WORK INSTRUCTIONS: If a line in the entries below includes "down", pick it out and copy it.

RECORDED DATA:

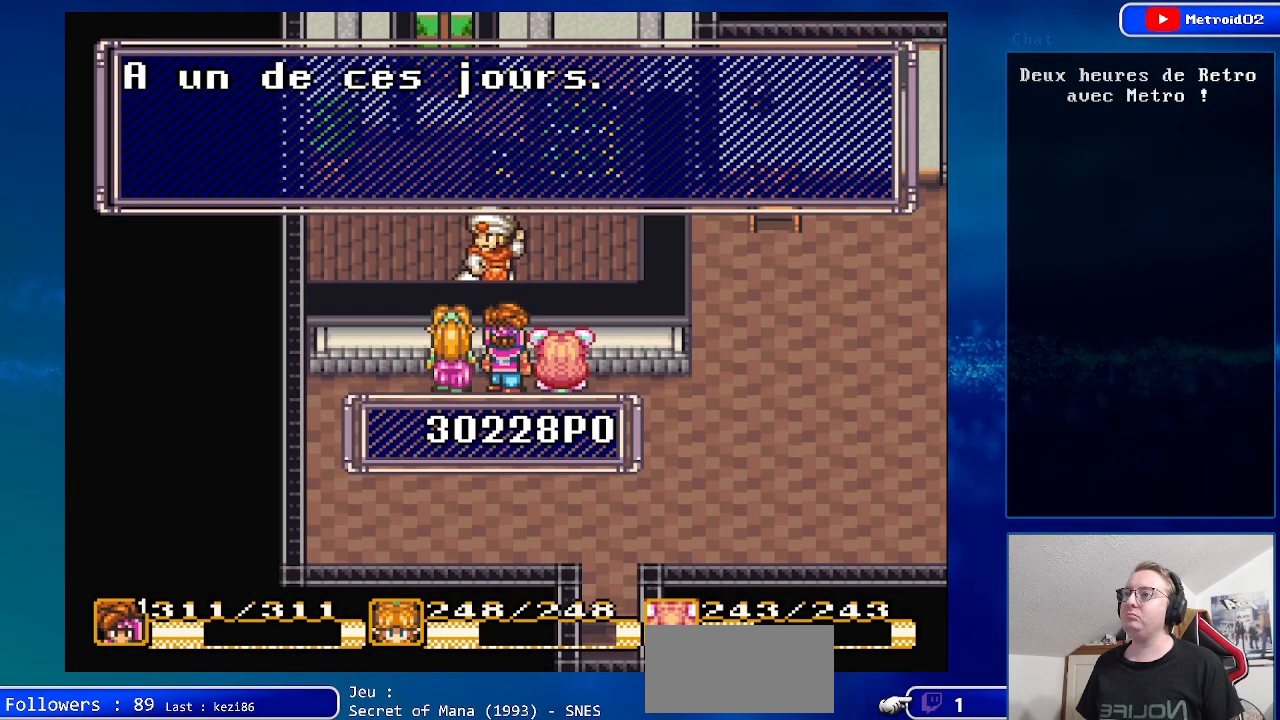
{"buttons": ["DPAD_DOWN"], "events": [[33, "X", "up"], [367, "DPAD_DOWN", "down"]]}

---

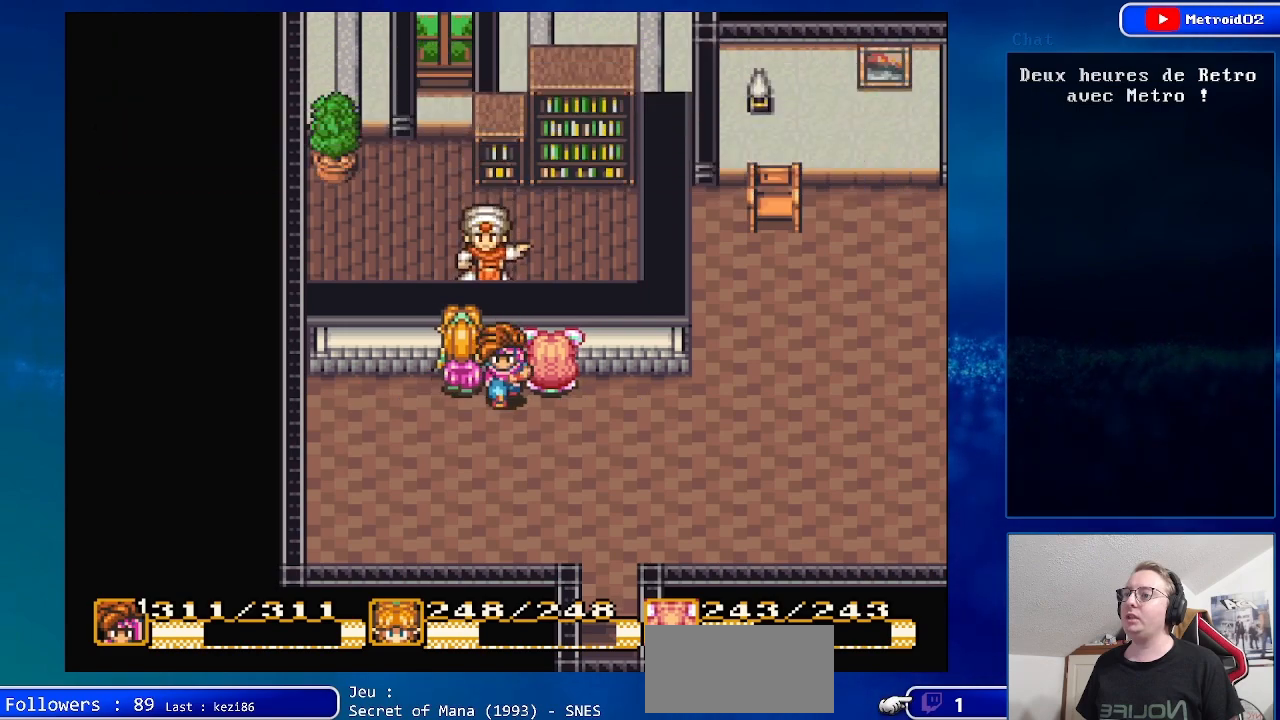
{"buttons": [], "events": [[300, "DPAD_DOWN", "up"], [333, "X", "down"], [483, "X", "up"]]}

--

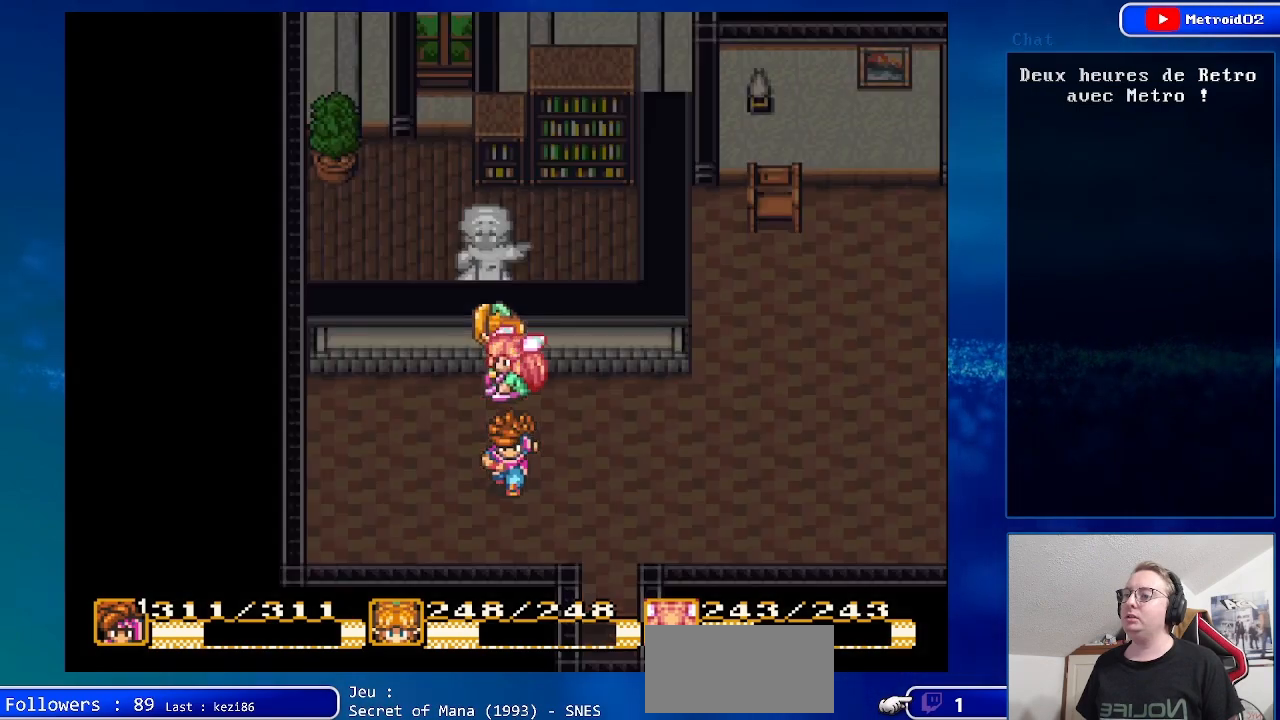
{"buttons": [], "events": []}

TASK RESPONSE:
{"buttons": ["DPAD_DOWN"], "events": [[33, "X", "up"], [367, "DPAD_DOWN", "down"]]}
{"buttons": [], "events": [[300, "DPAD_DOWN", "up"], [333, "X", "down"], [483, "X", "up"]]}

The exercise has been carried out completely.